“Hamlet likely marks the first time that Stanislavski put together several key concepts of the “system.” Having already realized that a script could be divided into bits and that characters had a supertask, a sverkhzadacha, he next realized that each character’s bit had its own zadacha: a little step taken, often unsuccessfully, toward the character’s ultimate goal. Zadacha means both “task” and “problem.” It is a thing that a character needs that is important enough to demand actions. Those actions are then generally phrased as infinitive verbs (“ I want to _____”).
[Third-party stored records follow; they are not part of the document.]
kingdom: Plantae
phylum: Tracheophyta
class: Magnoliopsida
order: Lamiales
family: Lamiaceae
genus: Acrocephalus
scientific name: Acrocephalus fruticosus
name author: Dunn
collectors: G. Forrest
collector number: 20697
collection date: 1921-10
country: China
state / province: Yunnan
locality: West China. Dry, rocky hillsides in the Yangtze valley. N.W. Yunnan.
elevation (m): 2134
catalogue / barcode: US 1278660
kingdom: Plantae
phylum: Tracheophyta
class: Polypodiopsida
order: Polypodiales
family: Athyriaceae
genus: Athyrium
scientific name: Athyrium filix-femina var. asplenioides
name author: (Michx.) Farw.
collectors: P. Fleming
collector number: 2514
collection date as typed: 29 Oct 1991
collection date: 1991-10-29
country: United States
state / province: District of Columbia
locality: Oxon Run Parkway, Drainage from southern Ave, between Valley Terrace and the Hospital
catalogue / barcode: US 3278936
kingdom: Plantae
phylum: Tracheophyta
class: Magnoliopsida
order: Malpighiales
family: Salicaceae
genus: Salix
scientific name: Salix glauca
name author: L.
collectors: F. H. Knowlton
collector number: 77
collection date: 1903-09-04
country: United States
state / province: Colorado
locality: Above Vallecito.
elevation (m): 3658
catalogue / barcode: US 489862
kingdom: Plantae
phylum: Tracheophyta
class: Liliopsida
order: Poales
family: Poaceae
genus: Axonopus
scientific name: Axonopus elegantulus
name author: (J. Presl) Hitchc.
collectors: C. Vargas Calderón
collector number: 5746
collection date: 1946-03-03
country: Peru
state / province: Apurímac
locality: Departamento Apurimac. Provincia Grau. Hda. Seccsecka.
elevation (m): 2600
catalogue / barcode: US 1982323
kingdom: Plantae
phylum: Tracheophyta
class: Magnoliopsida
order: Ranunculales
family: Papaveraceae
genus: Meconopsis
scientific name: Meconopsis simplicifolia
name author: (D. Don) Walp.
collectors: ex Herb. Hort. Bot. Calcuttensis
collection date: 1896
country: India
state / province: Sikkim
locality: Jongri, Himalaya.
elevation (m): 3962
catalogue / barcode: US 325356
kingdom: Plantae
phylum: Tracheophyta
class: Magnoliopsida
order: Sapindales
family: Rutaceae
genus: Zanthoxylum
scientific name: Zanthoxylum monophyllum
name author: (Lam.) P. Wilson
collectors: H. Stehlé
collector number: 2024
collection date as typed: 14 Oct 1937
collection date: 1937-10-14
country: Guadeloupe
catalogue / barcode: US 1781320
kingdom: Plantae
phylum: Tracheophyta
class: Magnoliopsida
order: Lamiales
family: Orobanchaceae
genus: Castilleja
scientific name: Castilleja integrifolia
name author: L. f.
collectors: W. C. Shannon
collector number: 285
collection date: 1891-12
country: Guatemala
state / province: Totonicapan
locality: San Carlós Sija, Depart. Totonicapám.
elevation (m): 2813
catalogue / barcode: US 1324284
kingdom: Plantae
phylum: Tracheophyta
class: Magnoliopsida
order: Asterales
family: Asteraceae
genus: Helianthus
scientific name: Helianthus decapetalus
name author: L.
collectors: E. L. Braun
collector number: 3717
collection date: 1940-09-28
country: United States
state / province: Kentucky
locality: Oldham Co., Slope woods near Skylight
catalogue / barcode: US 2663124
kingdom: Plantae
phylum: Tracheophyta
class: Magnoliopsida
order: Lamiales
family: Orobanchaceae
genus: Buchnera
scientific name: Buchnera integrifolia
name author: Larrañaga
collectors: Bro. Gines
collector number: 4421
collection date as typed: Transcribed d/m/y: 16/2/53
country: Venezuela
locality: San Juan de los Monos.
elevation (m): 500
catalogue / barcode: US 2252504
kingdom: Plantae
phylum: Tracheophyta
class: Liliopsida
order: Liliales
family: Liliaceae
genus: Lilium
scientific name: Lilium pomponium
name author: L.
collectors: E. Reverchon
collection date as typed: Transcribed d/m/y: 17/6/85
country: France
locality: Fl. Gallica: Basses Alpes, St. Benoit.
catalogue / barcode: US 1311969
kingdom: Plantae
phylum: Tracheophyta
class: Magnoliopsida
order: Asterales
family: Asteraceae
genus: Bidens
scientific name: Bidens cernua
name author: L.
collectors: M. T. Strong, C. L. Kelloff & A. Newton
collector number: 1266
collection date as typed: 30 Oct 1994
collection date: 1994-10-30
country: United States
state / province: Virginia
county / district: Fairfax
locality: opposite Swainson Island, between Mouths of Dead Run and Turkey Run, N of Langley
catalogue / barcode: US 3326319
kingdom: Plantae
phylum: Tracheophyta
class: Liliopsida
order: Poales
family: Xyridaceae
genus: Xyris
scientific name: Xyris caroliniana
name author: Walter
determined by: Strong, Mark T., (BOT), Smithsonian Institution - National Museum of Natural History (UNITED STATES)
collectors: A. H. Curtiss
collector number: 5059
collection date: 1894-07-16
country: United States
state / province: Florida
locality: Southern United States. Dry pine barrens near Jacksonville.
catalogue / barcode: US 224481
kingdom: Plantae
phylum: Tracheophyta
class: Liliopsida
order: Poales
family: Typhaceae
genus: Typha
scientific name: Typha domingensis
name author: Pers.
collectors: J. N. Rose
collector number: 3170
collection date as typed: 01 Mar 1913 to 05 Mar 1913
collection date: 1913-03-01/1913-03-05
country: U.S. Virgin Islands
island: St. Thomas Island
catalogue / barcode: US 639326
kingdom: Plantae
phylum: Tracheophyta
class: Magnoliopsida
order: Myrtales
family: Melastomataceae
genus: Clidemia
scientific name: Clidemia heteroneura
To take a mundane example, if your problem is that you are thirsty, then your action might be to get a glass of water. Zadachi were not psychological to Stanislavski. They were the immediate actions that needed to be accomplished to move the character closer to their goal.” -excerpt from the book, “The Method” by Isaac Butler
Regardless of your feelings about “The Method”, we can thank Stanislavski for his discovery that action leads to feelings. Not the other way around. You can read more about it and the whole history of method acting in Isaac Butler’s wonderful book “The Method: How the Twentieth Century Learned to Act” (Vs. Book Club on Tuesday Night, November 15th! Anyone interested in joining, email me or leave a comment with your email address and I’ll reach out.)
Whether it be acting or life, the order should be: decide, do, feel.
Far too many of us wait to feel before we decide. Which is why so little gets done.